EXTRACTED INFORMATION:
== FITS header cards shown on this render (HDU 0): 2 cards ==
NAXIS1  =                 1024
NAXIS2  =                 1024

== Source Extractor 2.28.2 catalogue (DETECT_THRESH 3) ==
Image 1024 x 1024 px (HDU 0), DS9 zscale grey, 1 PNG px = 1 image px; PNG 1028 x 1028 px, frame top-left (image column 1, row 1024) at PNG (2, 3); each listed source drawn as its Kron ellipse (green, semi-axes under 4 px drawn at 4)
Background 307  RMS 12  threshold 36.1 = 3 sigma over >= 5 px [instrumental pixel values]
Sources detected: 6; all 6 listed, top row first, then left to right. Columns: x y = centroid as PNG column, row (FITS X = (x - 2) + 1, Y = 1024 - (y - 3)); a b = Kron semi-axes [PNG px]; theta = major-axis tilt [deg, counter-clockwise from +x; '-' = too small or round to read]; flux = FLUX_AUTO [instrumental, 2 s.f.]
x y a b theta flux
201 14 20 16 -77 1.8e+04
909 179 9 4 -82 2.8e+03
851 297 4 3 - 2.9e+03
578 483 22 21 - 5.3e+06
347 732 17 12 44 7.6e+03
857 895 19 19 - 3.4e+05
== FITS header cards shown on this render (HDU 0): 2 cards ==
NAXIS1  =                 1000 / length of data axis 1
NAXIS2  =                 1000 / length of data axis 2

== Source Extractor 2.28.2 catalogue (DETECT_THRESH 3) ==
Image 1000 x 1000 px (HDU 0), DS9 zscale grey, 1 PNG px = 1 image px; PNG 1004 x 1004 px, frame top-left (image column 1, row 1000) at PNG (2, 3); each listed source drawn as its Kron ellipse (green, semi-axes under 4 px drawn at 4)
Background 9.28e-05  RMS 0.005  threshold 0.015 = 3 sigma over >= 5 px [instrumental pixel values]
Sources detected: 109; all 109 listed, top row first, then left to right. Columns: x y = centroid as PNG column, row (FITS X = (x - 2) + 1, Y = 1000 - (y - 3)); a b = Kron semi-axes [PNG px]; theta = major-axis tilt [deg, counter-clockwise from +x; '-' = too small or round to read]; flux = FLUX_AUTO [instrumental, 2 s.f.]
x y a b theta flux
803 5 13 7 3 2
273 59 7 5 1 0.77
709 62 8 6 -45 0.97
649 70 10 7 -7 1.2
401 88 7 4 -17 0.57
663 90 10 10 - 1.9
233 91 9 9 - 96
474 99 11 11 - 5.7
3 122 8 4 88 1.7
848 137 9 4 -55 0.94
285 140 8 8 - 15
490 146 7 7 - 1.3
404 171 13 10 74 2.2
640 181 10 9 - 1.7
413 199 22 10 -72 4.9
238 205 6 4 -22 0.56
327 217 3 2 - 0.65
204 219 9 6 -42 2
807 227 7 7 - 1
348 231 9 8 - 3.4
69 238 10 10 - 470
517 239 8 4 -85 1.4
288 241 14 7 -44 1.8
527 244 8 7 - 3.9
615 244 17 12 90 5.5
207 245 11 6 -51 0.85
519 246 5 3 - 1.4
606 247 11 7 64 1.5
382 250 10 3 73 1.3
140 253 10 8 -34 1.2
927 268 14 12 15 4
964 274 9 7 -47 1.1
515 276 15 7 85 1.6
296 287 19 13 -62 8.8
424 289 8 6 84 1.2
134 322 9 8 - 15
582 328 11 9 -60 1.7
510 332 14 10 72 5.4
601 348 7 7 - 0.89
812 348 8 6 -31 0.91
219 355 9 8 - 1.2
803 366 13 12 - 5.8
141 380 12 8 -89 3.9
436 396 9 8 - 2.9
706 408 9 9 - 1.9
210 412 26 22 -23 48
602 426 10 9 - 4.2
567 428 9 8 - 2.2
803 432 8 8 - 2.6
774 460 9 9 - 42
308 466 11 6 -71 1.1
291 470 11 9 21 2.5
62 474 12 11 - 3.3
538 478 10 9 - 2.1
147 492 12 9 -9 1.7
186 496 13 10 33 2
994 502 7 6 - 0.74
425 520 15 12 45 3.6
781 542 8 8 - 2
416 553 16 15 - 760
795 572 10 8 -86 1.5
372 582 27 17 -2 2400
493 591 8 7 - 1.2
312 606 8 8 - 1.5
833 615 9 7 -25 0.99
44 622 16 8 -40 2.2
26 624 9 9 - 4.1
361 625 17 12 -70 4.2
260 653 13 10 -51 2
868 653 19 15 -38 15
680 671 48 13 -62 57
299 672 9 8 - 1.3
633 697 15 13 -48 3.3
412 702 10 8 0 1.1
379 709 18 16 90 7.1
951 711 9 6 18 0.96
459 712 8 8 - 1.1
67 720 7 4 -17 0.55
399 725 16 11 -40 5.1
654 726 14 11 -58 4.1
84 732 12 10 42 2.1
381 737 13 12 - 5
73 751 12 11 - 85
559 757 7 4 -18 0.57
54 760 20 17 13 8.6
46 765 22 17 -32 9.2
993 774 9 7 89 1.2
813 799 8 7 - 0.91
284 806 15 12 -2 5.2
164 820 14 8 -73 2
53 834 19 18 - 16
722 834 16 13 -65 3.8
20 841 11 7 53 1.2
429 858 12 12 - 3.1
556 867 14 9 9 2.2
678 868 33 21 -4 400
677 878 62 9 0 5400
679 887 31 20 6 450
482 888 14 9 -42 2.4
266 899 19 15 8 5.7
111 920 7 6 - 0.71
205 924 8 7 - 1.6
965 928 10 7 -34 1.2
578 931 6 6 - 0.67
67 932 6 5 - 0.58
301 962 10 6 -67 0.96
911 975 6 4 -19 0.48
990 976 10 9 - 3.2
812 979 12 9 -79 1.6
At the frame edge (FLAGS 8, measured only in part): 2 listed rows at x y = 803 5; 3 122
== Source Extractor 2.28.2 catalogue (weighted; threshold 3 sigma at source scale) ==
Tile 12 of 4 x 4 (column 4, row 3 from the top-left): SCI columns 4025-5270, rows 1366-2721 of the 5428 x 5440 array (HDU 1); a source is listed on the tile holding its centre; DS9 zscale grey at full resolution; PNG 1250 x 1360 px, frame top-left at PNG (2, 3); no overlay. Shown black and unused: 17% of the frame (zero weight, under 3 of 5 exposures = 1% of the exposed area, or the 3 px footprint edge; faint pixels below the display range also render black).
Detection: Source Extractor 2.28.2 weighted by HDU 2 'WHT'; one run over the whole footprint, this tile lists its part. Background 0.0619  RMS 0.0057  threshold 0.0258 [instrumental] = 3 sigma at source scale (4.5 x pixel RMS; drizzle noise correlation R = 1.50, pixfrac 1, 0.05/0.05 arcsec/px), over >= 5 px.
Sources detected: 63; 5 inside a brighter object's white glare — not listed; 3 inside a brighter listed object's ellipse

REQUIREMENT: Copy out every line of the records above word for word, keeping each character, space, and line break unchanged.

ANSWER TO THE PROBLEM:
== FITS header cards shown on this render (HDU 0): 2 cards ==
NAXIS1  =                 1024
NAXIS2  =                 1024

== Source Extractor 2.28.2 catalogue (DETECT_THRESH 3) ==
Image 1024 x 1024 px (HDU 0), DS9 zscale grey, 1 PNG px = 1 image px; PNG 1028 x 1028 px, frame top-left (image column 1, row 1024) at PNG (2, 3); each listed source drawn as its Kron ellipse (green, semi-axes under 4 px drawn at 4)
Background 307  RMS 12  threshold 36.1 = 3 sigma over >= 5 px [instrumental pixel values]
Sources detected: 6; all 6 listed, top row first, then left to right. Columns: x y = centroid as PNG column, row (FITS X = (x - 2) + 1, Y = 1024 - (y - 3)); a b = Kron semi-axes [PNG px]; theta = major-axis tilt [deg, counter-clockwise from +x; '-' = too small or round to read]; flux = FLUX_AUTO [instrumental, 2 s.f.]
x y a b theta flux
201 14 20 16 -77 1.8e+04
909 179 9 4 -82 2.8e+03
851 297 4 3 - 2.9e+03
578 483 22 21 - 5.3e+06
347 732 17 12 44 7.6e+03
857 895 19 19 - 3.4e+05
== FITS header cards shown on this render (HDU 0): 2 cards ==
NAXIS1  =                 1000 / length of data axis 1
NAXIS2  =                 1000 / length of data axis 2

== Source Extractor 2.28.2 catalogue (DETECT_THRESH 3) ==
Image 1000 x 1000 px (HDU 0), DS9 zscale grey, 1 PNG px = 1 image px; PNG 1004 x 1004 px, frame top-left (image column 1, row 1000) at PNG (2, 3); each listed source drawn as its Kron ellipse (green, semi-axes under 4 px drawn at 4)
Background 9.28e-05  RMS 0.005  threshold 0.015 = 3 sigma over >= 5 px [instrumental pixel values]
Sources detected: 109; all 109 listed, top row first, then left to right. Columns: x y = centroid as PNG column, row (FITS X = (x - 2) + 1, Y = 1000 - (y - 3)); a b = Kron semi-axes [PNG px]; theta = major-axis tilt [deg, counter-clockwise from +x; '-' = too small or round to read]; flux = FLUX_AUTO [instrumental, 2 s.f.]
x y a b theta flux
803 5 13 7 3 2
273 59 7 5 1 0.77
709 62 8 6 -45 0.97
649 70 10 7 -7 1.2
401 88 7 4 -17 0.57
663 90 10 10 - 1.9
233 91 9 9 - 96
474 99 11 11 - 5.7
3 122 8 4 88 1.7
848 137 9 4 -55 0.94
285 140 8 8 - 15
490 146 7 7 - 1.3
404 171 13 10 74 2.2
640 181 10 9 - 1.7
413 199 22 10 -72 4.9
238 205 6 4 -22 0.56
327 217 3 2 - 0.65
204 219 9 6 -42 2
807 227 7 7 - 1
348 231 9 8 - 3.4
69 238 10 10 - 470
517 239 8 4 -85 1.4
288 241 14 7 -44 1.8
527 244 8 7 - 3.9
615 244 17 12 90 5.5
207 245 11 6 -51 0.85
519 246 5 3 - 1.4
606 247 11 7 64 1.5
382 250 10 3 73 1.3
140 253 10 8 -34 1.2
927 268 14 12 15 4
964 274 9 7 -47 1.1
515 276 15 7 85 1.6
296 287 19 13 -62 8.8
424 289 8 6 84 1.2
134 322 9 8 - 15
582 328 11 9 -60 1.7
510 332 14 10 72 5.4
601 348 7 7 - 0.89
812 348 8 6 -31 0.91
219 355 9 8 - 1.2
803 366 13 12 - 5.8
141 380 12 8 -89 3.9
436 396 9 8 - 2.9
706 408 9 9 - 1.9
210 412 26 22 -23 48
602 426 10 9 - 4.2
567 428 9 8 - 2.2
803 432 8 8 - 2.6
774 460 9 9 - 42
308 466 11 6 -71 1.1
291 470 11 9 21 2.5
62 474 12 11 - 3.3
538 478 10 9 - 2.1
147 492 12 9 -9 1.7
186 496 13 10 33 2
994 502 7 6 - 0.74
425 520 15 12 45 3.6
781 542 8 8 - 2
416 553 16 15 - 760
795 572 10 8 -86 1.5
372 582 27 17 -2 2400
493 591 8 7 - 1.2
312 606 8 8 - 1.5
833 615 9 7 -25 0.99
44 622 16 8 -40 2.2
26 624 9 9 - 4.1
361 625 17 12 -70 4.2
260 653 13 10 -51 2
868 653 19 15 -38 15
680 671 48 13 -62 57
299 672 9 8 - 1.3
633 697 15 13 -48 3.3
412 702 10 8 0 1.1
379 709 18 16 90 7.1
951 711 9 6 18 0.96
459 712 8 8 - 1.1
67 720 7 4 -17 0.55
399 725 16 11 -40 5.1
654 726 14 11 -58 4.1
84 732 12 10 42 2.1
381 737 13 12 - 5
73 751 12 11 - 85
559 757 7 4 -18 0.57
54 760 20 17 13 8.6
46 765 22 17 -32 9.2
993 774 9 7 89 1.2
813 799 8 7 - 0.91
284 806 15 12 -2 5.2
164 820 14 8 -73 2
53 834 19 18 - 16
722 834 16 13 -65 3.8
20 841 11 7 53 1.2
429 858 12 12 - 3.1
556 867 14 9 9 2.2
678 868 33 21 -4 400
677 878 62 9 0 5400
679 887 31 20 6 450
482 888 14 9 -42 2.4
266 899 19 15 8 5.7
111 920 7 6 - 0.71
205 924 8 7 - 1.6
965 928 10 7 -34 1.2
578 931 6 6 - 0.67
67 932 6 5 - 0.58
301 962 10 6 -67 0.96
911 975 6 4 -19 0.48
990 976 10 9 - 3.2
812 979 12 9 -79 1.6
At the frame edge (FLAGS 8, measured only in part): 2 listed rows at x y = 803 5; 3 122
== Source Extractor 2.28.2 catalogue (weighted; threshold 3 sigma at source scale) ==
Tile 12 of 4 x 4 (column 4, row 3 from the top-left): SCI columns 4025-5270, rows 1366-2721 of the 5428 x 5440 array (HDU 1); a source is listed on the tile holding its centre; DS9 zscale grey at full resolution; PNG 1250 x 1360 px, frame top-left at PNG (2, 3); no overlay. Shown black and unused: 17% of the frame (zero weight, under 3 of 5 exposures = 1% of the exposed area, or the 3 px footprint edge; faint pixels below the display range also render black).
Detection: Source Extractor 2.28.2 weighted by HDU 2 'WHT'; one run over the whole footprint, this tile lists its part. Background 0.0619  RMS 0.0057  threshold 0.0258 [instrumental] = 3 sigma at source scale (4.5 x pixel RMS; drizzle noise correlation R = 1.50, pixfrac 1, 0.05/0.05 arcsec/px), over >= 5 px.
Sources detected: 63; 5 inside a brighter object's white glare — not listed; 3 inside a brighter listed object's ellipse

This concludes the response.